### Provided data
···
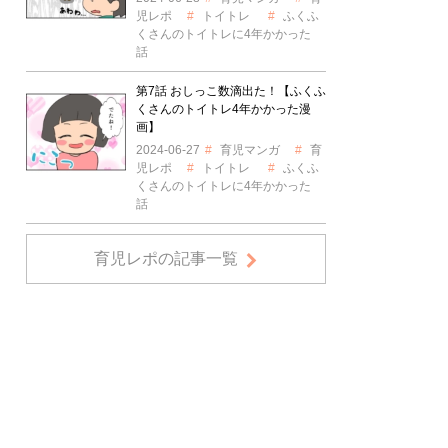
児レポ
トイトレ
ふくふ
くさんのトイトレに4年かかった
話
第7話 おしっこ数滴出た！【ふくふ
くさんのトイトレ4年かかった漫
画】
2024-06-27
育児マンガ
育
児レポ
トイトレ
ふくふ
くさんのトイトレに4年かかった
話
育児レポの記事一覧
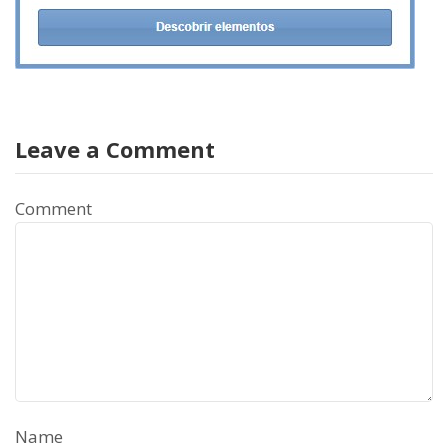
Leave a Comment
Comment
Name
···
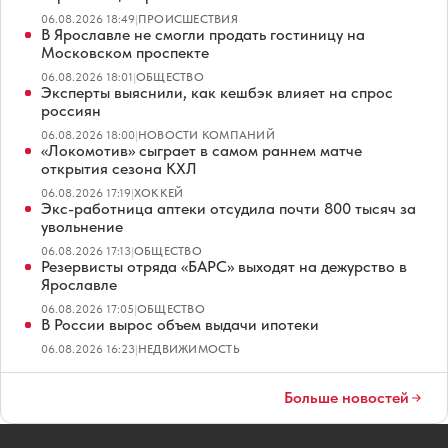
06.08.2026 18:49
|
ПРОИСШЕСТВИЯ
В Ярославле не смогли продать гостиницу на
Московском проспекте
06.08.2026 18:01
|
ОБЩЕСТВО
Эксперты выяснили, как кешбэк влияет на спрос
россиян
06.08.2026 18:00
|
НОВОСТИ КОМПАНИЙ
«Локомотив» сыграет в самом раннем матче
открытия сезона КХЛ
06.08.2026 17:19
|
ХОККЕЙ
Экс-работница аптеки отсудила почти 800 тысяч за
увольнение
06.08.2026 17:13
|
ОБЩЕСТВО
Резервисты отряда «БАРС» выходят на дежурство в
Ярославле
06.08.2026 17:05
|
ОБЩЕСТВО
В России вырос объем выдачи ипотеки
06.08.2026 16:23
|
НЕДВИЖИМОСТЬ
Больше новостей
···
### What to produce
Copy every line in the entries above that has the string "Ярославле" in it.

### Written response
В Ярославле не смогли продать гостиницу на
Ярославле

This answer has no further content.